What you output must match the entries exactly, apart from the pictures, which are left out.

═════ Available data

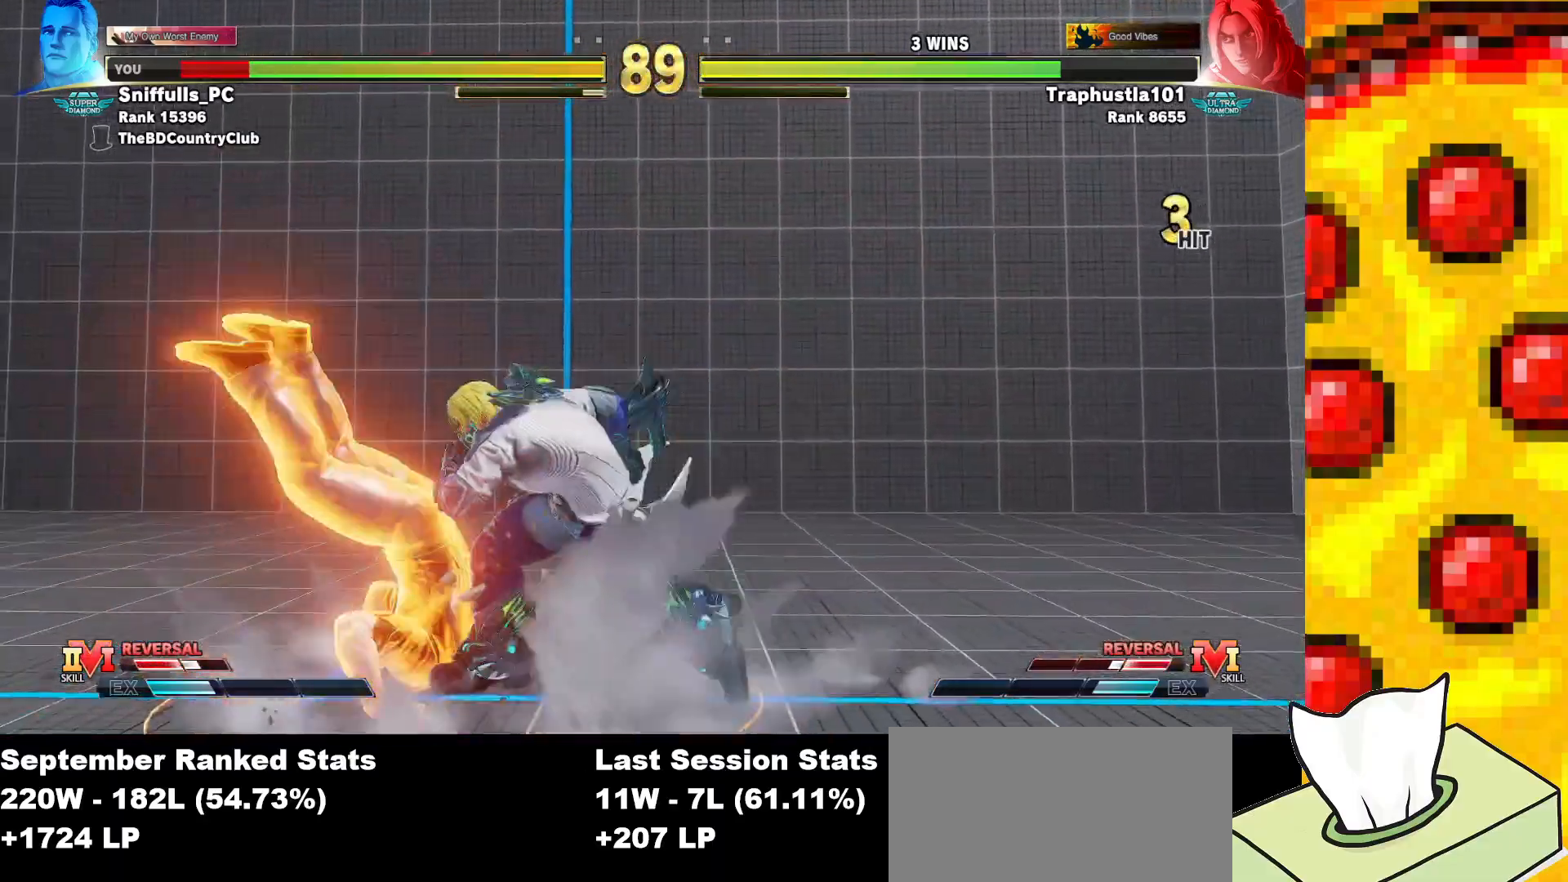
{"buttons": ["DPAD_DOWN", "DPAD_LEFT"], "events": [[300, "CIRCLE", "down"], [300, "R1", "down"], [383, "CIRCLE", "up"], [383, "R1", "up"], [417, "DPAD_DOWN", "down"]]}
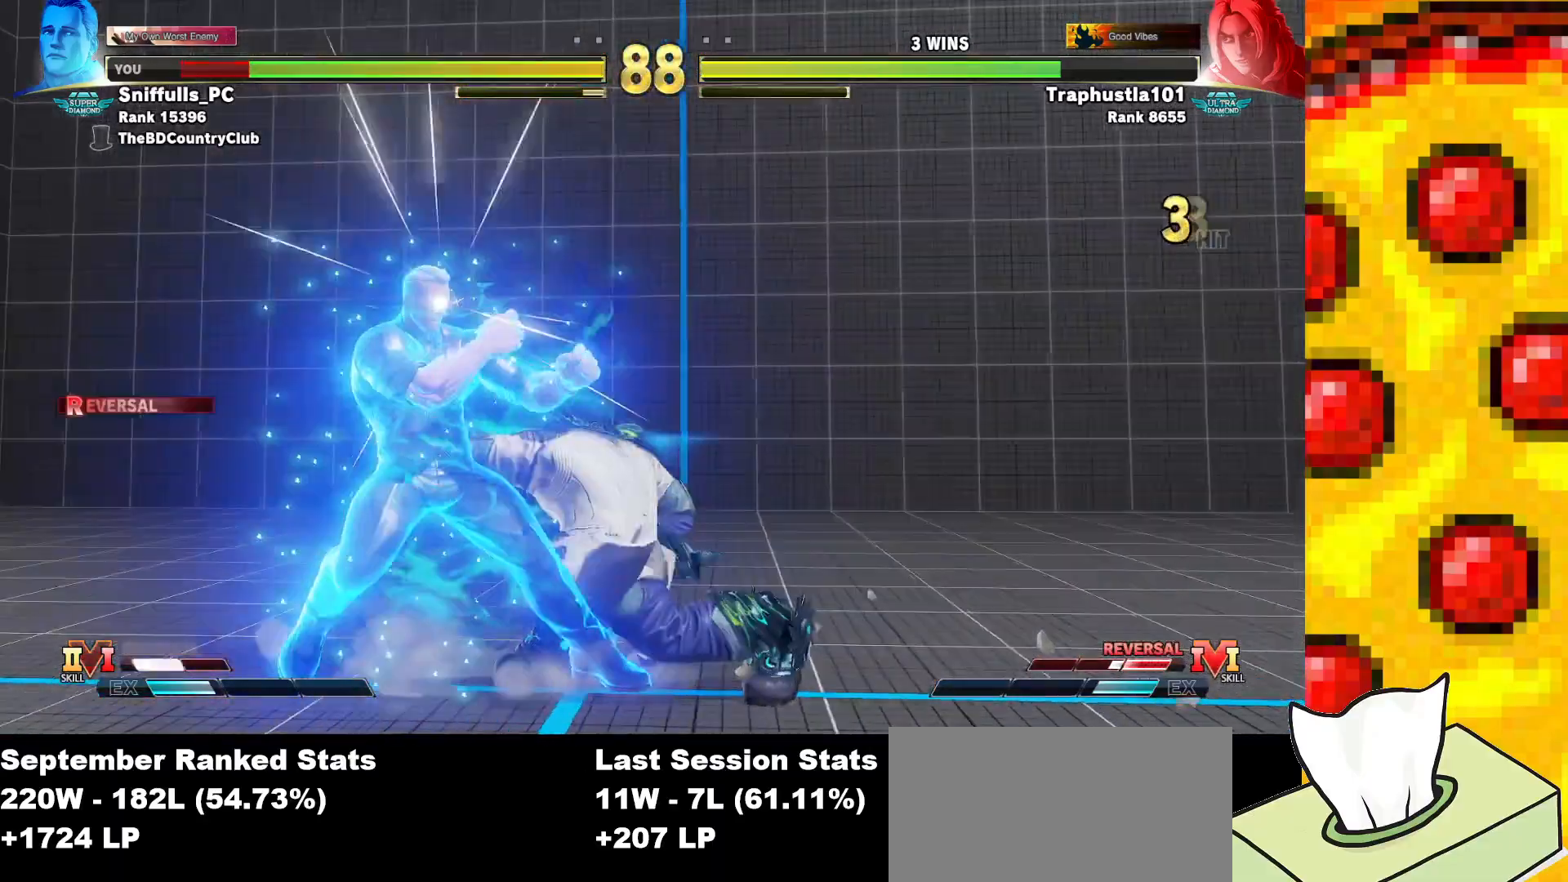
{"buttons": ["DPAD_DOWN", "DPAD_LEFT"], "events": []}
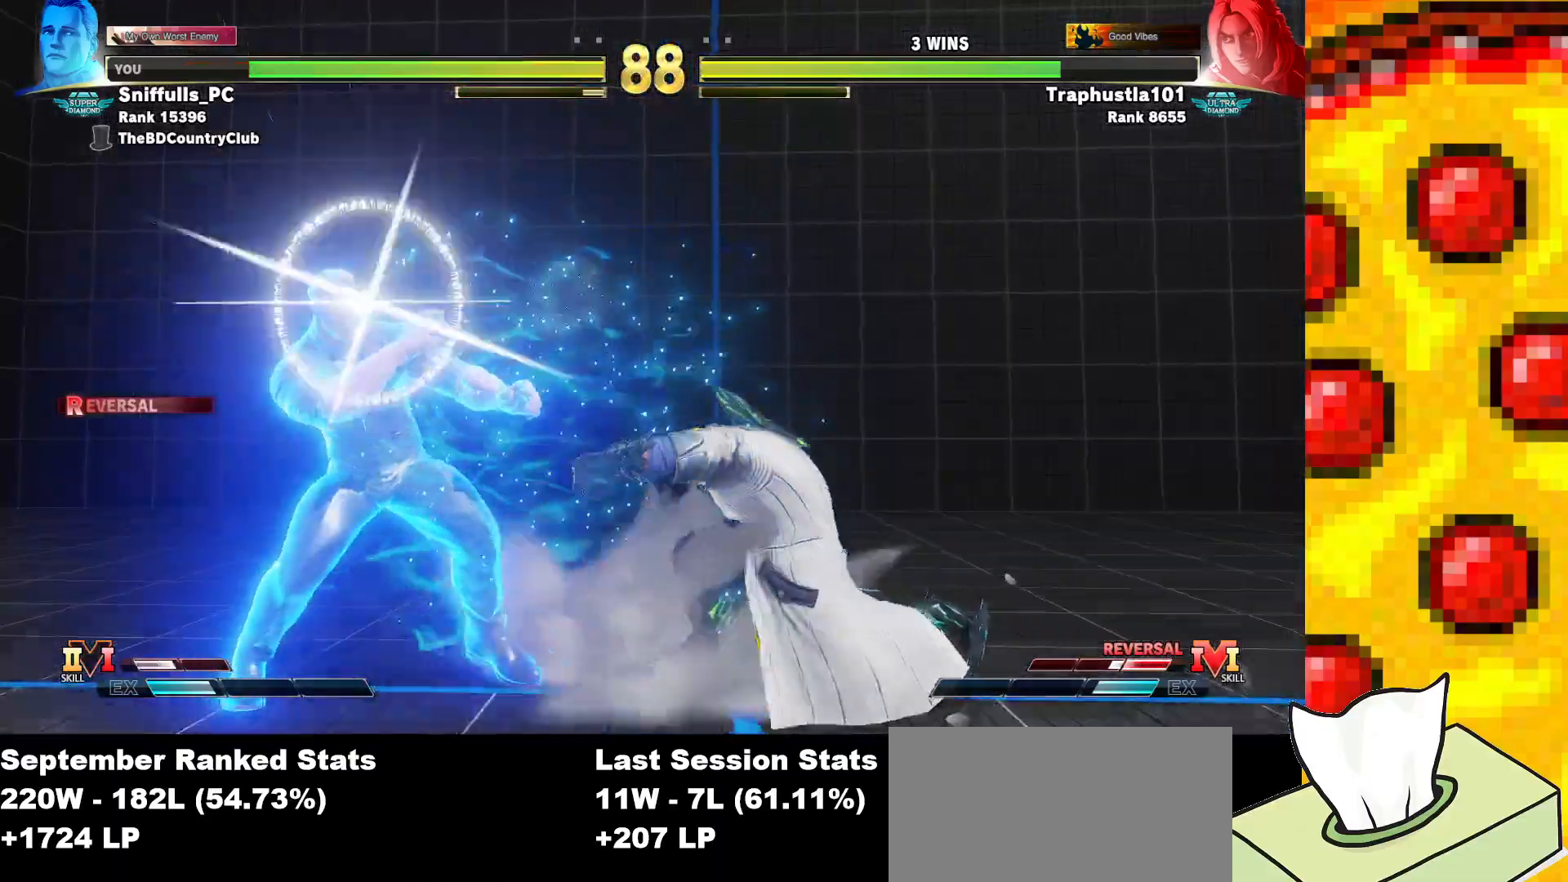
{"buttons": ["DPAD_DOWN", "DPAD_LEFT"], "events": []}
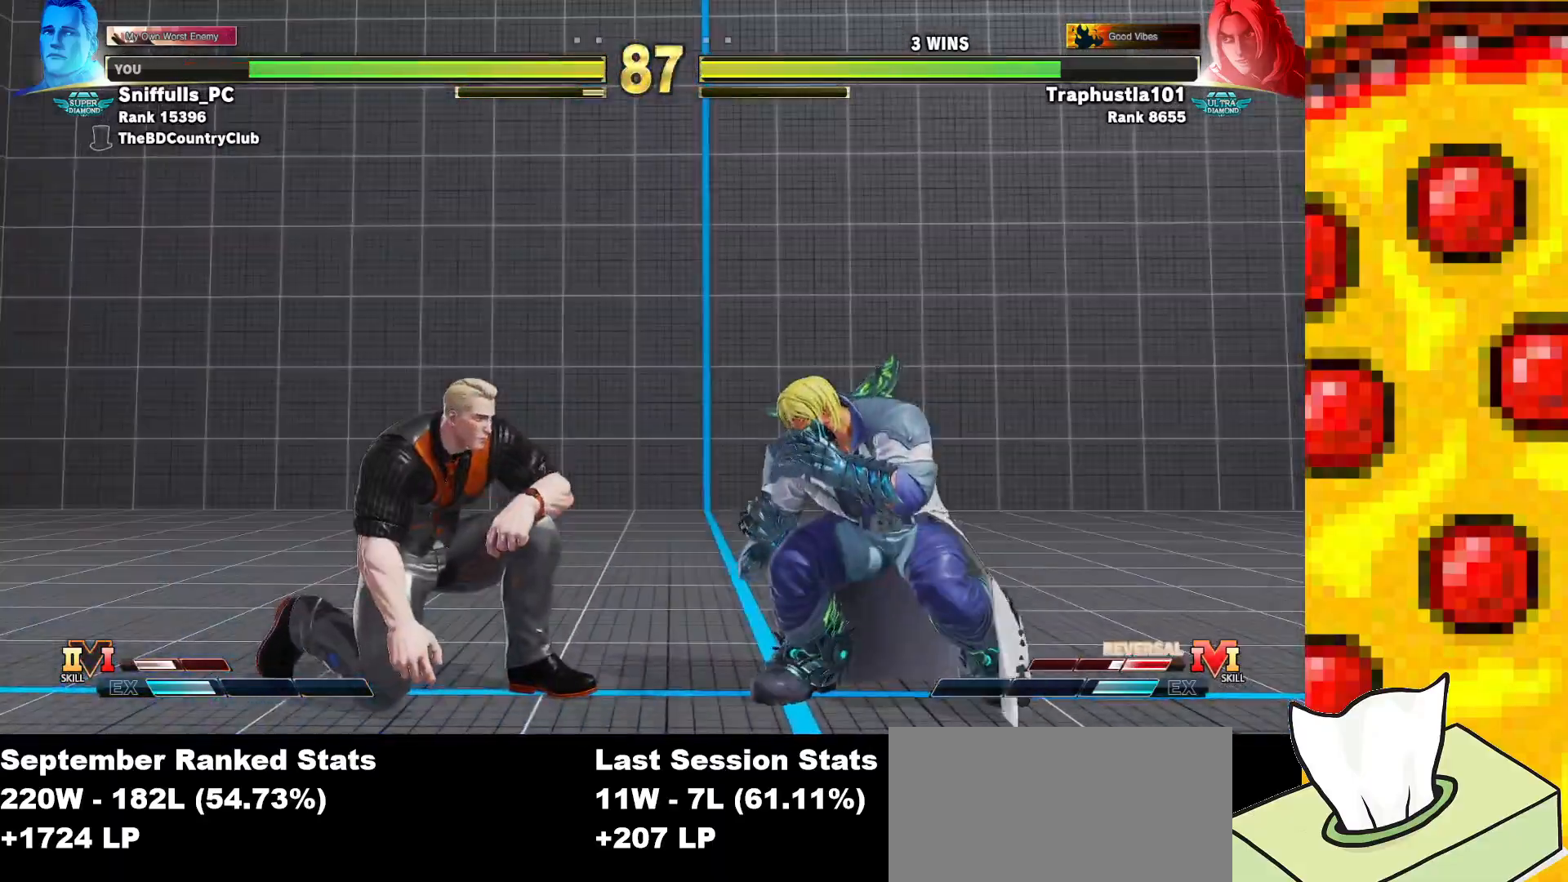
{"buttons": ["DPAD_DOWN", "DPAD_LEFT"], "events": []}
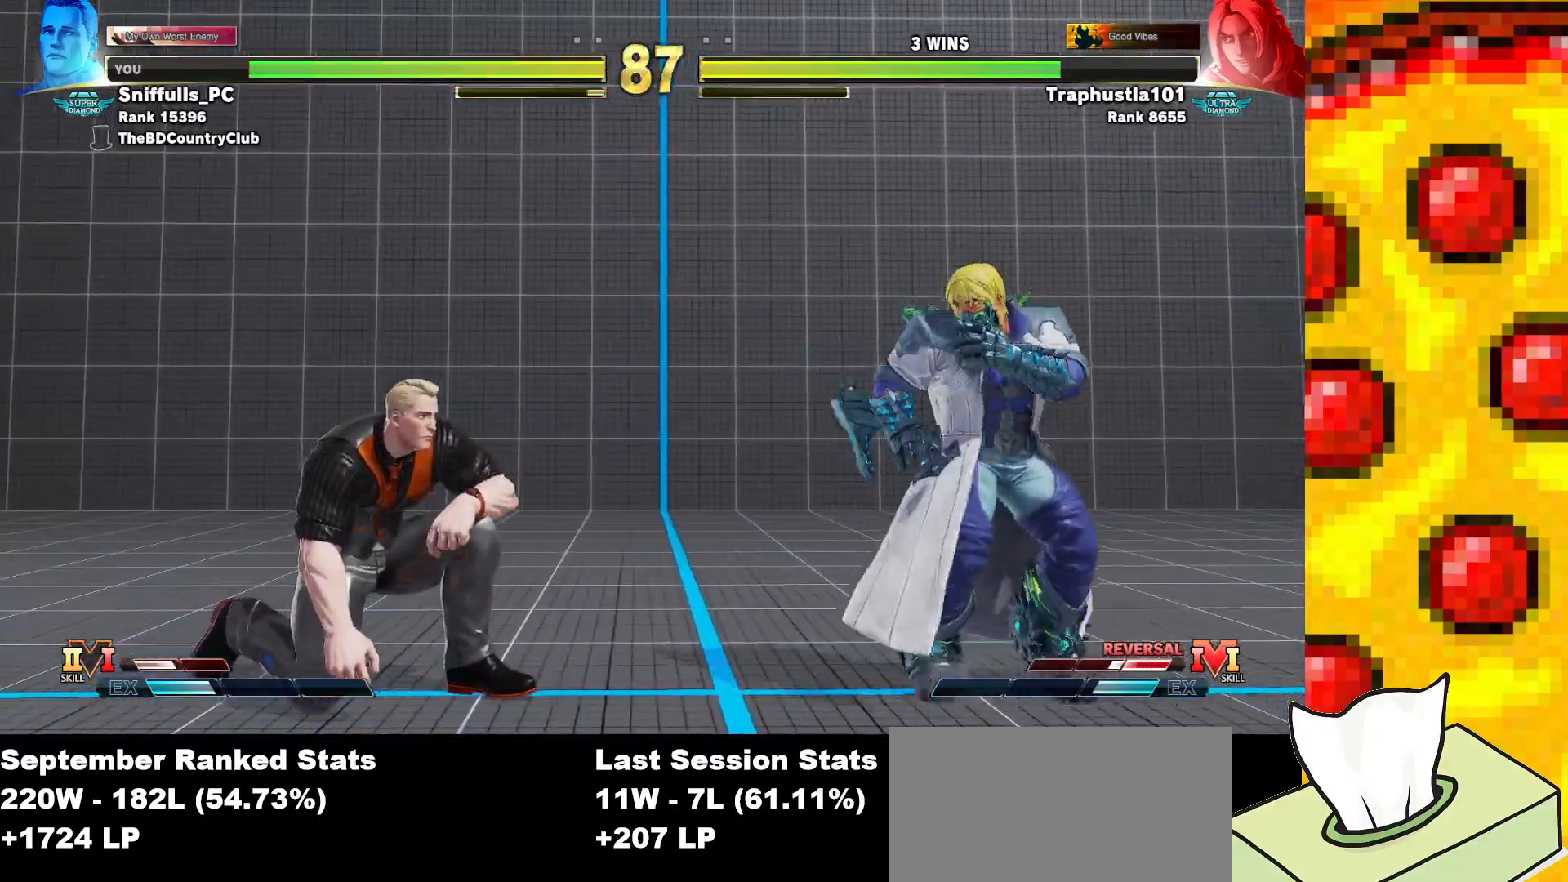
{"buttons": ["DPAD_LEFT"], "events": [[283, "DPAD_DOWN", "up"]]}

══════════

** Answer to this exercise **
{"buttons": ["DPAD_DOWN", "DPAD_LEFT"], "events": [[300, "CIRCLE", "down"], [300, "R1", "down"], [383, "CIRCLE", "up"], [383, "R1", "up"], [417, "DPAD_DOWN", "down"]]}
{"buttons": ["DPAD_DOWN", "DPAD_LEFT"], "events": []}
{"buttons": ["DPAD_DOWN", "DPAD_LEFT"], "events": []}
{"buttons": ["DPAD_DOWN", "DPAD_LEFT"], "events": []}
{"buttons": ["DPAD_LEFT"], "events": [[283, "DPAD_DOWN", "up"]]}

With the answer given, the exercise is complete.